Just like posting new data, *deleteDHIS2_Values()* takes the same dataframe format. It should have the following column: `dataElement`, `period`, `orgUnit`, `categoryOptionCombo`, `attributeOptionCombo`, and `value`. It will look just like our data upload object, so we can use one of the already prepared ones we have (and then put it back afterwards). The function works just like *postDHIS2_Values()*. Take a look with the `ds_data` object we have already in memory:
```{r}
r <- deleteDHIS2_Values(ds_data, 750, usr, pwd, url)
```
Looks like those same datavalues that have the attributeOptionCombo error were still ignored. We still successfully delete the remaining datapoints though. Let's check and see what the new dataSet looks like if we download it:
```{r}
trimmed_ds_data <- getDHIS2_dataSet('lyLU2wR22tC', 'ImspTQPwCqd', '2017-01-01', '2017-06-30', usr, pwd, url, lookup_names = FALSE)
nrow(trimmed_ds_data)
```
Yup, it's just those data points that had the attributeOptionCombo issue. If you were doing this for real, you would need to change the properties on those in the system and then try the delete again. For now, let's put those datapoints back that we just deleted.
```{r}
r <- postDHIS2_Values(ds_data, 750, usr, pwd, url)
```
## Converting to names
It's great that you can download and upload data, but those ID values are pretty annoying to work with as you're trying to analyze data, so I wrote a function that translates the ID values to the name values. There might be an easier way to do this with the API, but this worked for me at the time. The function is *convertDHIS2_IDs()* which takes the same dataframe downloaded from *getDHIS2_dataSet()* along with your credentials and looks up the `dataElement`, `orgunit`, `categoryOptionCombo`, and `attributeOptionCombo` IDs.

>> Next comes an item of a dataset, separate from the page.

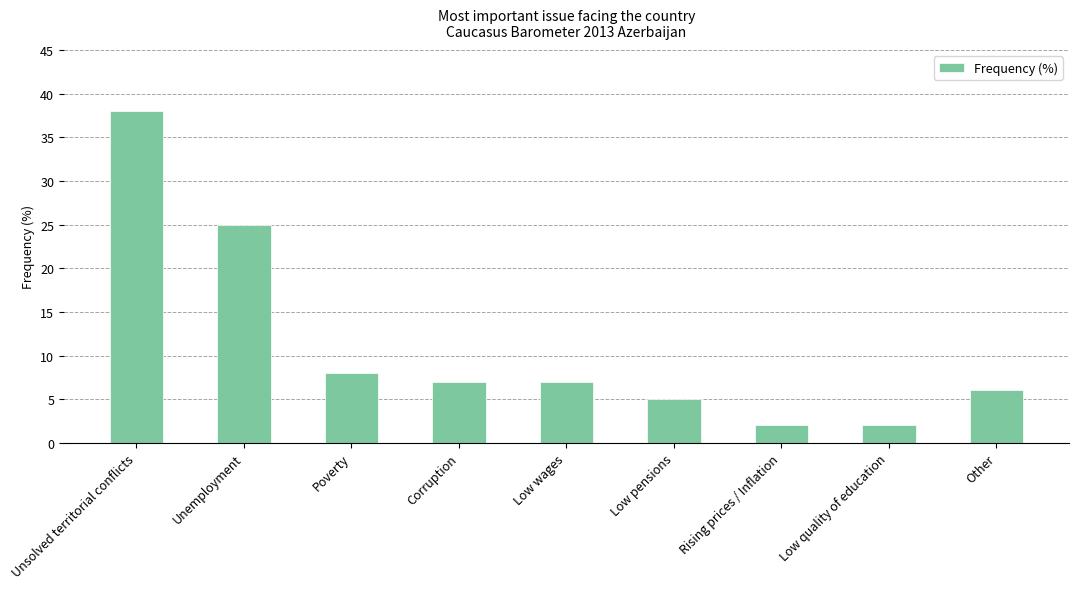

What is the approximate value at Low wages, to the nearest 10?

10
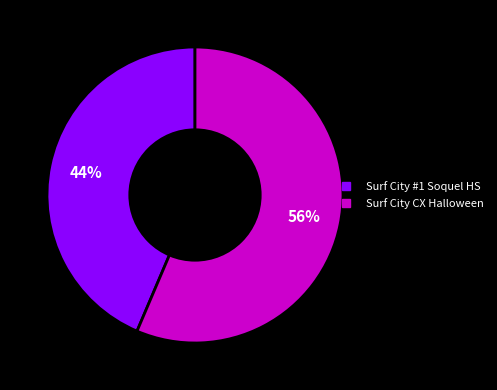

Does any single category account for the majority?

Yes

Quick note: The DHIS2 API stores `categoryOptionCombos` and `attributeOptionCombos` in the same `categoryOptionCombos` endpoint. Confused? Yea, me too.
Here's how you'd use it:
```{r}
converted_df <- convertDHIS2_IDs(ds_data, usr, pwd, url)
head(converted_df)
```
Notice that the `categoryOptionCombo` column contains a comma separated list of disaggregations that are applied to a `dataElement` at the time of collection. You could split those out using something like *str_split()* into multiple columns. Be careful with categoryOptionCombos that have a comma in the name though! It could go horribly wrong. A more thorough approach would look up the categoryCombination of that dataElement to ensure the disaggregations are correct.